Wardner in Tewksbury
03-24-2011, 08:22 PM
My question is, can anyone tell me if it is ok to slowly evaporate sap on an indoors wood stove? ?
Thanks!

I've been doing that for the past four weeks in a four gallon SS bucket. Wish I had a copper kettle with a flat bottom. My highest percentage has been 21% because I remove some half processed sap to make oatmeal daily or a bit of candy on the stove. I am also adding daily.

Temperature of the sap probably never goes over 170 degrees. There is no visible water vapor in the room or condensation anywhere, including mirrors.

I can also take the bucket out to the barn shop where I fire the pot belly stove higher.
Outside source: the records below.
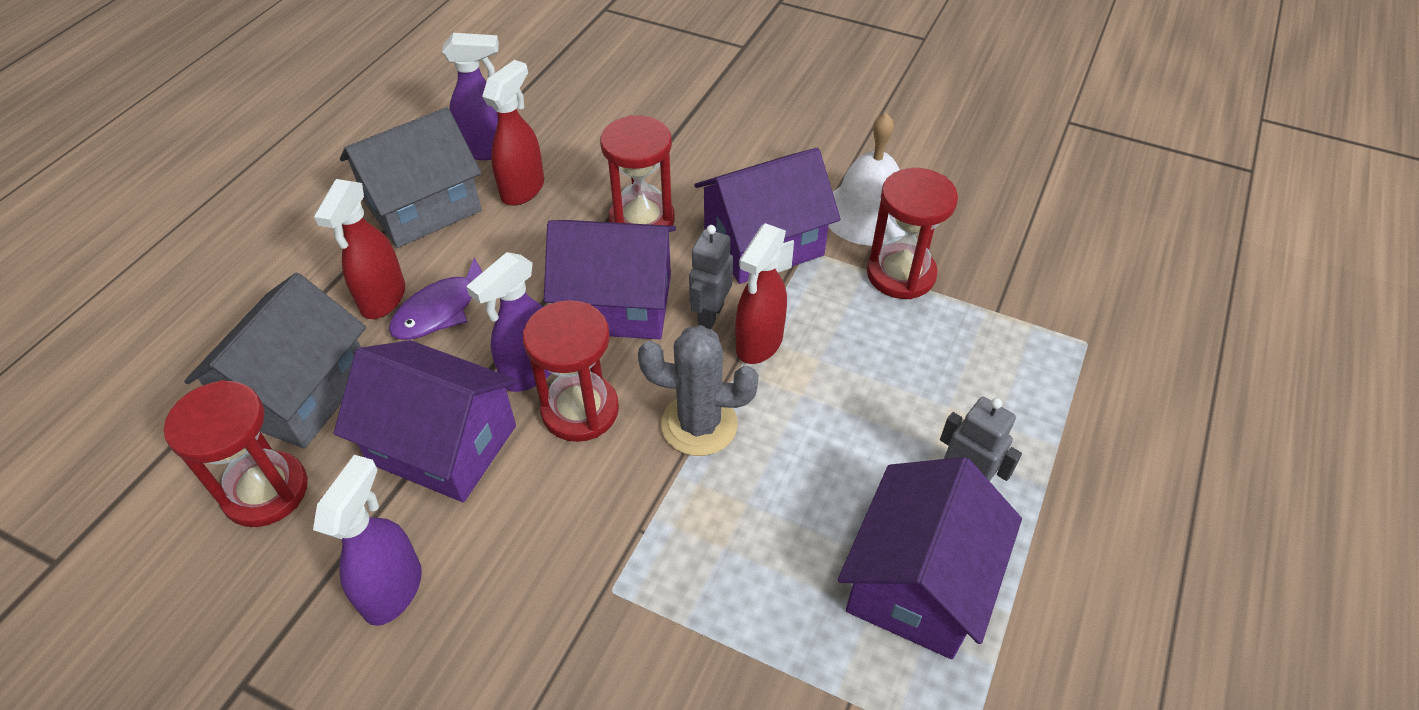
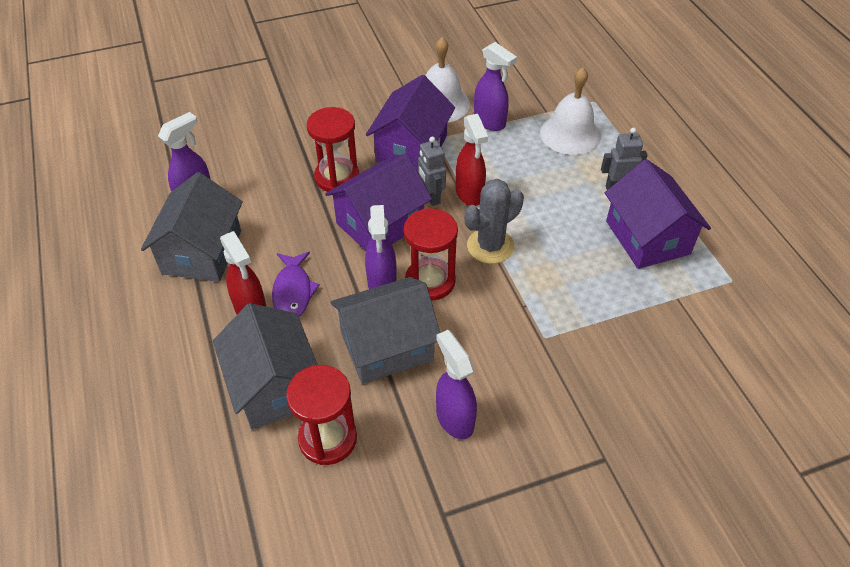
camera: 45 degrees left, 0 degrees up
purple house [334,340,518,502] -> grey house [331,277,440,384]
red spray bottle [482,60,544,206] -> none
red hourglass [867,168,958,299] -> purple spray bottle [474,42,517,131]
none -> white bell [540,67,601,155]

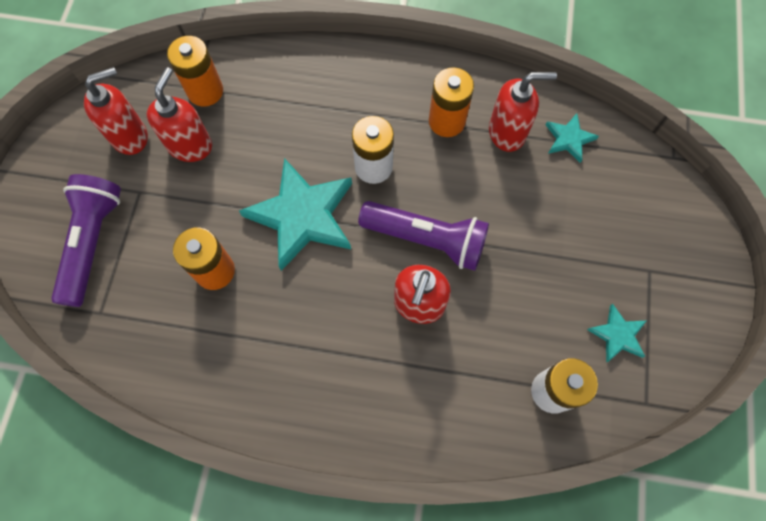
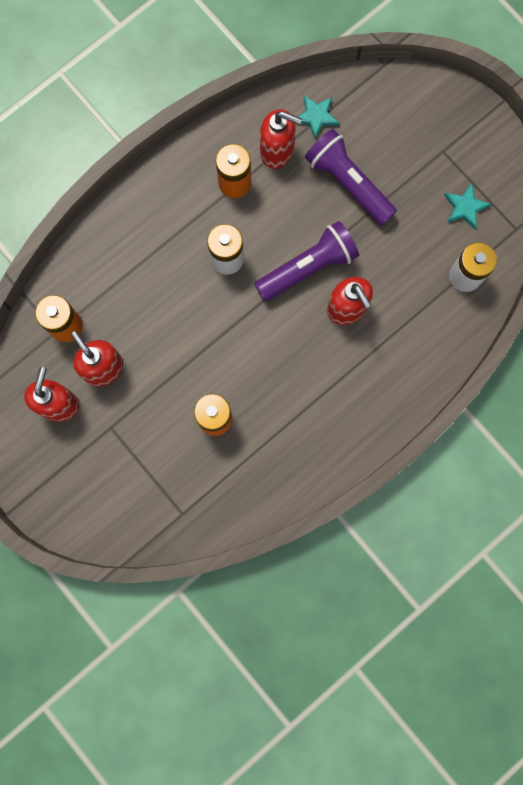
camera: 50 degrees left, 10 degrees up
purple flashlight [51,174,121,307] -> purple flashlight moved to [305,129,397,225]
turquoise star [239,158,352,271] -> none
red soap dispenser [489,72,557,152] -> red soap dispenser turned 75 degrees clockwise [260,109,302,169]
The stove has a removable pot lid and the SS bucket sits over fire. It will boil the sap gently.

I suggest that you empty the pot every three or four days and boil it down on your stove so that you start again with fresh sap. If it is allowed to languish on your stove below 140 degrees, it's likely to develop some off flavors due to bacteria.

John c
03-24-2011, 08:25 PM
Thanks for the replys! As for my walls getting sticky. it isn't a problem since it's not really boiling, it's more like simmering and since our little parlor stove is the only source of heat we EVER use we always have a 5 gallon pot of water on it anyway and all I'm trying to do is reduce the water in the sap so it will be a faster way to finish it on the weekend. So far so good, I've managed to reduce 40 gallons down to about 5 gallons since Sunday night. Now I'll only be in my natural gas powered sugar house for about 3 hours on Saturday morning instead of all weekend! Yes, I live in an area where natural gas is a utility and that's what I use, it's very clean and hardly noticeable on my bill!
Works beautiful for me, but I'm just needing to save a bit of time right now!
Thanks guys,

John.

mike z
03-24-2011, 09:50 PM
If I remember correctly it seems a couple years back someone was doing this, (real slow like on the wood stove), and made some very, very light syrup.

happy thoughts
03-24-2011, 10:16 PM
My question is, can anyone tell me if it is ok to slowly evaporate sap on an indoors wood stove? I typically go through 5gal of water a day on the wood stove and I've been thinking about making a small batch this way. Is there any issues other than the fact it will take 3 days to make a half gallon?
Thanks!

I used to do it all the time in flat stainless steel pans on top of our woodstove but I'd never take it all the way to syrup. I used it mostly to reduce the volume of fresh sap. By morning on a good night I'd wake up to a fourth of what we started with even though it never got near the boiling point.

I was never bothered by too much moisture. It was more like humidification as nothing can dry out a house like a wood stove. Instead of keeping a pot of water on the stove, we kept sap. But once it cooked 8-10 hours I'd bring it to a full boil on the range for at least 10 minutes to make sure all bacteria, mold etc. was killed. Then I'd store it in glass in the fridge until I had enough for a final boil to syrup.

I never made light syrup from it but we were only tapping reds at the time. It still tasted great. At the time a good year was a gallon or less of finished syrup.

I no longer have a wood stove but when I have too much sap to cold store or handle on a camp stove, I sometimes fill the crockpot with sap. turn it on high and leave the lid off. It will usually reduce by half in about 8-10 hours. I end up with reduced and preheated sap to fill the pans for the camp stove.

John c
03-24-2011, 11:28 PM
Yeah, I'm using a large stainless buffet pan and it's working very well for what it is! Considering I've reduced 40 gallons down to about 5 gallons it does look very light in color so far! I'm very interested to see the end result.
I am very certain that the temp has been 170 or above since it's our only source of heat.
My guess is that I will have about 55-60 gallons reduced down to about 3-4 gallons by Saturday morning then I'll finish it on the gas stove in the sugar shack!